Problem to work on: In the records that follow, locate every line with "label" and extract it.

The data:
◆ ◆ ◆ ◆ ◆
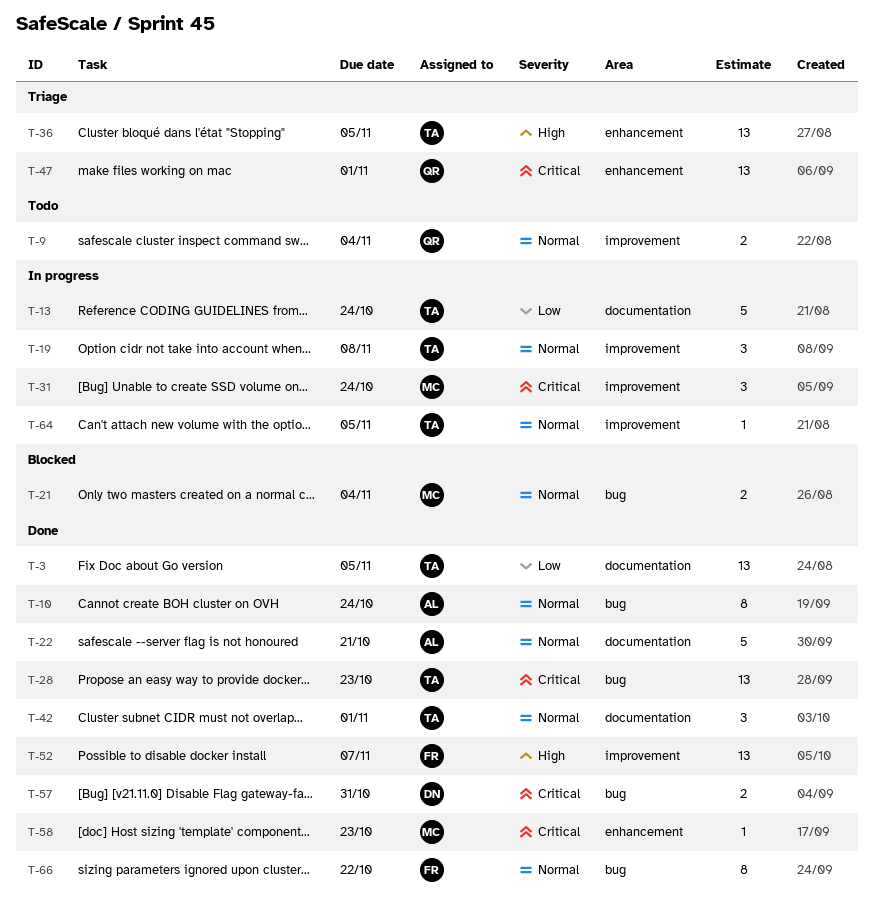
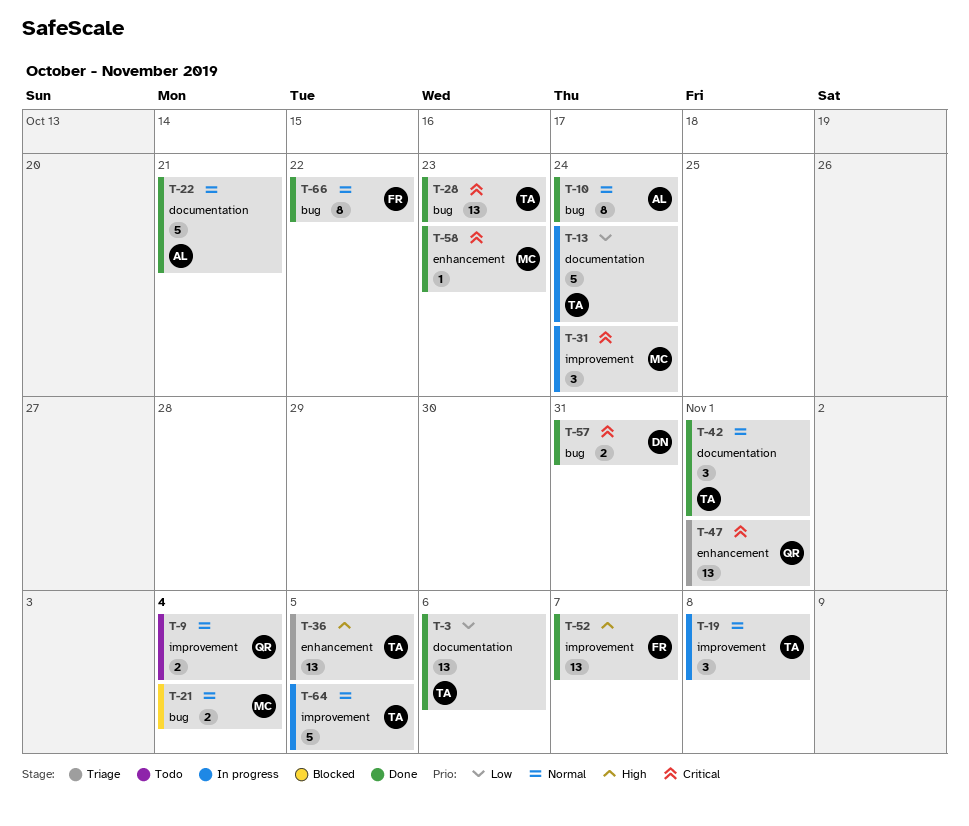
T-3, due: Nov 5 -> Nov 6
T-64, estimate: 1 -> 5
◆ ◆ ◆ ◆ ◆
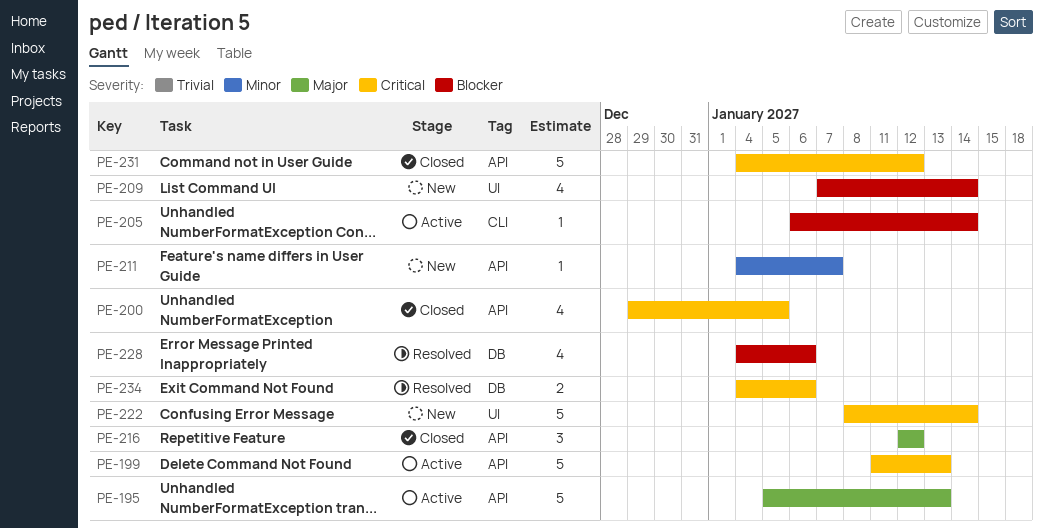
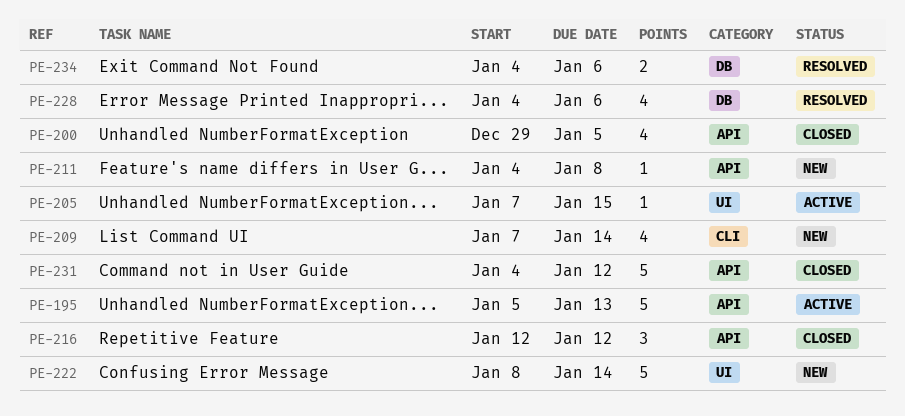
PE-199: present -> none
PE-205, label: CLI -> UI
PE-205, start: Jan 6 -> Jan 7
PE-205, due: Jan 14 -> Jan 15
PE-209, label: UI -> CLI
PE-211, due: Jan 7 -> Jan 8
◆ ◆ ◆ ◆ ◆
Answer to the exercise:
PE-205, label: CLI -> UI
PE-209, label: UI -> CLI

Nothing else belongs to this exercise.